## Ejercicio A
Responde, según el fragmento:
(i) ¿En qué mes y año ocurre la escena?
(ii) ¿Cómo era el mar de la bahía de Matanzas que se veía desde un costado del edificio administrativo?
(iii) ¿Qué rompía el silencio?
## Ejercicio B
Transcribe la parte del fragmento que comienza con las palabras "En el edificio" y termina con "humo, amenazadora, tremebunda.".

No todos los silencios son iguales. El de aquella mañana casi podía amasarse con las manos, de tan denso. Y cuando se rompía, el sentimiento era de esperanza y, a la vez, de temor.

En el edificio administrativo de la Base de Supertanqueros, ese día de agosto de 2022, por un costado se podía ver el mar de la bahía de Matanzas, de un azul claro y sereno; y del otro, la columna de humo, amenazadora, tremebunda.

En medio de esa ambivalencia, lo que rompía el silencio era el zumbido de los helicópteros, que cargaban el agua transparente y se iban al otro lado, a meterse entre las lengüetas de fuego, para lanzar su estela determinante y, no obstante, mínima a la distancia.

Cuando se escuchaba el ruido de las hélices, si se sacaba el brazo por una de las ventanas de aquellos pasillos entre oficinas desiertas, las gotas de agua atornasoladas que chorreaban de la lona, caían sobre las manos.

«¡Qué bonito»!, daban ganas de decir, con el rastro de inocencia que se preserva incólume en medio de las tragedias, y sí, había mucho de hermoso en ese instante, tal vez porque se presentía que restaban apenas horas para ganarle al fuego, pero también por la suerte del corazón enorme de esos pilotos, y la de los bomberos que a unos pocos metros de allí se batían con persistencia sobrehumana.

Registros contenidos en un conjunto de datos
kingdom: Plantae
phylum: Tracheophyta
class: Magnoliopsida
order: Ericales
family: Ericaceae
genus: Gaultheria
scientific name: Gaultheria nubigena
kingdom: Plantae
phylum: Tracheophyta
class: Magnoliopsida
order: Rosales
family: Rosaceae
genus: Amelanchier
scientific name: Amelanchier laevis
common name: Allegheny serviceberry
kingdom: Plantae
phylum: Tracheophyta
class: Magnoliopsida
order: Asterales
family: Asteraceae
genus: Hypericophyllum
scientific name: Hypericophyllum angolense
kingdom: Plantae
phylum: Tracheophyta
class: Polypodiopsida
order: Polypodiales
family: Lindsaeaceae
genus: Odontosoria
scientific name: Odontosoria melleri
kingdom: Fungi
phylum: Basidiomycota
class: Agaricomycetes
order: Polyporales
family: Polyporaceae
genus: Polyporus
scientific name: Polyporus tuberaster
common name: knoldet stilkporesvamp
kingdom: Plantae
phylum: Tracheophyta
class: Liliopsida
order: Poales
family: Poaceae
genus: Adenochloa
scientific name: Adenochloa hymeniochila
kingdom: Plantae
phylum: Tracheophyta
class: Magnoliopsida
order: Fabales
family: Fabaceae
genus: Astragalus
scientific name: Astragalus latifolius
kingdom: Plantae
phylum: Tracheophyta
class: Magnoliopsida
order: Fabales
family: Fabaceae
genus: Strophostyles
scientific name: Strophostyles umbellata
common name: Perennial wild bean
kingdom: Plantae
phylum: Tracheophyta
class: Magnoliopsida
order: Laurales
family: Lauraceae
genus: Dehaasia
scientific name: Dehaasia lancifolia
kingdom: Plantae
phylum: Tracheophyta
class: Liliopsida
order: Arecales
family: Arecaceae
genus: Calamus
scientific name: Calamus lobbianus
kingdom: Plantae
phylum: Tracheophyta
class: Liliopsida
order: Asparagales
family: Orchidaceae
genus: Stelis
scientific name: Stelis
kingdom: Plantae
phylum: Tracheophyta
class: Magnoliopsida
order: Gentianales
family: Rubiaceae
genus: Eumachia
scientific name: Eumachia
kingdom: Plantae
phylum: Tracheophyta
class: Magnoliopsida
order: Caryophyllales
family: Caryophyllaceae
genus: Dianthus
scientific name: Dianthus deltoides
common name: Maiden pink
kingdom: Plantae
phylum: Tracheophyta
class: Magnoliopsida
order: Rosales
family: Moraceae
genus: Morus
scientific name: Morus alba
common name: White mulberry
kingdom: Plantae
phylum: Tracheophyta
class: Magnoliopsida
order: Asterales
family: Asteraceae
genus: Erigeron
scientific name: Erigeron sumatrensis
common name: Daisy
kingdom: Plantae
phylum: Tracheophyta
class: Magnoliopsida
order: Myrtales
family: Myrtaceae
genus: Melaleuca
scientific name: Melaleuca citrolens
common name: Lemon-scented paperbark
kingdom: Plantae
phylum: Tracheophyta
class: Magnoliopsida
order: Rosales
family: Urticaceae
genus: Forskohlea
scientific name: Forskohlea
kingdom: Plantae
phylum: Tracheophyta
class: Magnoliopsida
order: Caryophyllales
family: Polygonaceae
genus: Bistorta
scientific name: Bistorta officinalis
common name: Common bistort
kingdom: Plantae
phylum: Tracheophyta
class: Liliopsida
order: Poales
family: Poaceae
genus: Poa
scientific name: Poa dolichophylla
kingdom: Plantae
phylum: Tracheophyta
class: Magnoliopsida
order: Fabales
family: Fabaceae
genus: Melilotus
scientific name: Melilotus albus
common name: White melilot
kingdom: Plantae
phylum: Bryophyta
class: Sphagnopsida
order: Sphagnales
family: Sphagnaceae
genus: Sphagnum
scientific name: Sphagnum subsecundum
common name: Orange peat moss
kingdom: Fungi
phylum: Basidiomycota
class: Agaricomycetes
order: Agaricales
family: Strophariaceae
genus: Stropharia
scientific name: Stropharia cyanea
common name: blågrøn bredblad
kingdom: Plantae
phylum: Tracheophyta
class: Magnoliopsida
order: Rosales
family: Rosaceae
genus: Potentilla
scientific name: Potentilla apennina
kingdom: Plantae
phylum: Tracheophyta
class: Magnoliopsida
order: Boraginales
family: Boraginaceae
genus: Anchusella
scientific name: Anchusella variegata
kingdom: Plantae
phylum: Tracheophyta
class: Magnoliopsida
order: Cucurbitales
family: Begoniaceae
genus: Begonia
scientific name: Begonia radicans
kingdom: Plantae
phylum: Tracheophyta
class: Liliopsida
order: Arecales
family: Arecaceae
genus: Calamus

## Respuesta esperada A
(i) En agosto de 2022.
(ii) De un azul claro y sereno.
(iii) El zumbido de los helicópteros.

## Respuesta esperada B
En el edificio administrativo de la Base de Supertanqueros, ese día de agosto de 2022, por un costado se podía ver el mar de la bahía de Matanzas, de un azul claro y sereno; y del otro, la columna de humo, amenazadora, tremebunda.